When asked if Canada could do anything to restart talks, he suggested Canada could remove the tax, predicted it will but said, “It doesn’t matter to me.”

Carney visited Trump in May at the White House, where he was polite but firm. Trump last week traveled to Canada for the G7 summit in Alberta, where Carney said that Canada and the US had set a 30-day deadline for trade talks.

The digital services tax will hit companies including Amazon, Google, Meta, Uber and Airbnb with a 3% levy on revenue from Canadian users. It will apply retroactively, leaving US companies with a $2 billion US bill due at the end of the month.

“We appreciate the Administration’s decisive response to Canada’s discriminatory tax on U.S. digital exports,” Matt Schruers, chief executive of the Computer & Communications Industry Association, said in a statement.

Canada and the US have been discussing easing a series of steep tariffs Trump imposed on goods from America’s neighbor.

The Republican president earlier told reporters that the US was soon preparing to send letters to different countries, informing them of the new tariff rate his administration would impose on them.

Trump has imposed 50% tariffs on steel and aluminum as well as 25% tariffs on autos.
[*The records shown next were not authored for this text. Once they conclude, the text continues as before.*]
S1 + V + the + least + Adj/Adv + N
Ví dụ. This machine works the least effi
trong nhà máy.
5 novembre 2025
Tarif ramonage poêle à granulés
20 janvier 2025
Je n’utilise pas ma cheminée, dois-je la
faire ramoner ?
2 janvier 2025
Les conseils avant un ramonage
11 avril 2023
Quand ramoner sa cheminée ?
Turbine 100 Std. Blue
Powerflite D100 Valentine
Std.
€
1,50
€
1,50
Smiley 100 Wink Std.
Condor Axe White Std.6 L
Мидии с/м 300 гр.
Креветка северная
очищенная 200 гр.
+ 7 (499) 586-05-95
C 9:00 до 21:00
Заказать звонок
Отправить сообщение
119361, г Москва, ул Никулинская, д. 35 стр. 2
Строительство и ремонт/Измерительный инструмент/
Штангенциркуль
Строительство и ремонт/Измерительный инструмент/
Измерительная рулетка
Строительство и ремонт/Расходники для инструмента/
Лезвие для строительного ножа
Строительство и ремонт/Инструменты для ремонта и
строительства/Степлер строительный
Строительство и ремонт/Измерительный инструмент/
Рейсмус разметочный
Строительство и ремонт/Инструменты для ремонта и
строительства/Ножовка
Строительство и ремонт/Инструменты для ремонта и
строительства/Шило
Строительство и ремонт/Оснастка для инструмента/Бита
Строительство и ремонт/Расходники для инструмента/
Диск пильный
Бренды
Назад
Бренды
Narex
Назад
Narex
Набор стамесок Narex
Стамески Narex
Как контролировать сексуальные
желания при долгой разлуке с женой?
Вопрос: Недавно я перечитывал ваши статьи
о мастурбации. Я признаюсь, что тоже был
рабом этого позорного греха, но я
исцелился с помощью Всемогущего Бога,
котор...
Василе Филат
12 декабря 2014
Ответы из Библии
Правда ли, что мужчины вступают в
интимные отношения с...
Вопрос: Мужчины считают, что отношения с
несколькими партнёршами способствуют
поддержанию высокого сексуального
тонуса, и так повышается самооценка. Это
He is also charging a 10% tax on imports from most countries, though he could raise rates on July 9, after the 90-day negotiating period he set would expire.

Canada and Mexico face separate tariffs of as much as 25% that Trump put into place under the auspices of stopping fentanyl smuggling, though some products are still protected under the 2020 US-Mexico-Canada Agreement signed during Trump’s first term.

Addressing reporters after a private meeting with Republican senators Friday, Treasury Secretary Scott Bessent declined to comment on news that Trump had ended trade talks with Canada.

“I was in the meeting,” Bessent said before moving on to the next question.
About 60% of US crude oil imports are from Canada, and 85% of US electricity imports as well.

Canada is also the largest foreign supplier of steel, aluminum and uranium to the US and has 34 critical minerals and metals that the Pentagon is eager to obtain.

About 80% of Canada’s exports go to the US.

Daniel Beland, a political science professor at McGill University in Montreal, said it is a domestic tax issue, but it has been a source of tensions between Canada and the United States for a while because it targets US tech giants.

“The Digital Services Tax Act was signed into law a year ago so the advent of this new tax has been known for a long time,” Beland said. "Yet, President Trump waited just before its implementation to create drama over it in the context of ongoing and highly uncertain trade negotiations between the two countries.”